Un delirio paranoico o un camelo manipulativo, que fue considerado como una cosa o la otra por no pocos de los que escuchaban sus palabras, y generó en la asamblea silencios incómodos, miradas escépticas, hasta algún rumor de disconformidad. Pero, tiempo después, ya no generaría nada de eso, porque o bien los miembros de ese colectivo intelectual se habían acostumbrado a mirar para otro lado y no discutir asuntos escabrosos como ese, o directamente habían decidido abrazar acríticamente cualquier tontería que se les ofreciera como explicación, si provenía del jefe.
¿Cuánto falta para que los liberales, los que escuchaban al presidente en la cena de la Fundación Libertad y los que en general simpatizan con su gobierno, se adapten, tal como hicieron en su momento Carta Abierta y su entorno, y pasen de expresar zozobra y malestar ante los abusos, a acompañar al coro de aplaudidores para no ser señalados como tibios o traidores, o excluidos de futuras convocatorias, de las mieles del poder o de los méritos por un eventual éxito oficial?
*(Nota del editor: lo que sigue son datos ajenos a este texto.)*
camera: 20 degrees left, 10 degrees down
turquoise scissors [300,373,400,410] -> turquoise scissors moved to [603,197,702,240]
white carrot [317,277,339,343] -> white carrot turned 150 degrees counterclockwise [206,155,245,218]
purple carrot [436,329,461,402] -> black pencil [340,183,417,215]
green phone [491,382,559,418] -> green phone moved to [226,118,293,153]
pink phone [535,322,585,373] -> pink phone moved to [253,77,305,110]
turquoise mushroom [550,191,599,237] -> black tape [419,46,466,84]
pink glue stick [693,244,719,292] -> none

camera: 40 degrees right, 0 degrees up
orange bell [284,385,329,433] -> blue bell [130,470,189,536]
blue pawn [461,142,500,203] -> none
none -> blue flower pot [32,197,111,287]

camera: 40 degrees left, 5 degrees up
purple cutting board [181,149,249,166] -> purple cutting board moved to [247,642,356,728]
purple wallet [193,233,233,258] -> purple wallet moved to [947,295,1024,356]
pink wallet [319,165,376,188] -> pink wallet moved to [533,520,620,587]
Hay ya unos cuantos que, ante cualquier objeción, repiten que no quieren “hacerle el juego a la derecha”, perdón, “a la izquierda”, y miran con desdén a quienes se abstienen de festejar burlas y patoteadas. Eso siempre sucede en los movimientos radicalizados. El problema va a ser mucho más grave si esas actitudes se vuelven hegemónicas en el espacio político del que se nutre el poder presidencial, y disentir se torna entonces imposible o inaudible en derredor suyo. Como fue, en forma muy marcada a partir de 2008, en el kirchnerismo.
Pero puede que, de todos modos, estemos en camino a una polarización tan o más marcada que la imperante en las dos décadas pasadas. Y sigamos en ese rumbo mientras no surjan más resistencias, y el presidente no pague costos sensibles por su sordera y sus atropellos, para evitar que sigan alimentándose entre sí. Lo que depende, obviamente, de que esos costos se los hagan pagar no solo quienes ya desde el comienzo han venido criticando su “estilo”, ni tampoco sus ocasionales víctimas, sino, sobre todo, los seguidores y simpatizantes que, como buenos liberales, sienten sincero malestar ante los atropellos, se niegan a festejarlos, pero de momento tampoco levantan la voz para rechazarlos.
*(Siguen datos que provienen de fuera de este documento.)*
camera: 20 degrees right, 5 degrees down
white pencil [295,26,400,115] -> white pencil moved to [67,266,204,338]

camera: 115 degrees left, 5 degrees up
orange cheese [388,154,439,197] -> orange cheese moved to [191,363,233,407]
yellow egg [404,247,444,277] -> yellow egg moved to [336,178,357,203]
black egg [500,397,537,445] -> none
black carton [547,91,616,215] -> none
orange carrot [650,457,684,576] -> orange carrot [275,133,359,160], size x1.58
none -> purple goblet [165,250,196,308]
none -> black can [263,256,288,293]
En la misma cena de la Fundación Libertad, antes de que hablara Milei, Lacalle Pou dio una breve clase sobre cómo funciona la cultura política uruguaya y por qué ella permite que prosperen las libertades. Lástima que nuestro presidente no estuvo para escucharlo, ni se quedó un minuto siquiera a conversar con su par oriental.
Publicado en www.tn.com.ar el 29 de abril de 2024.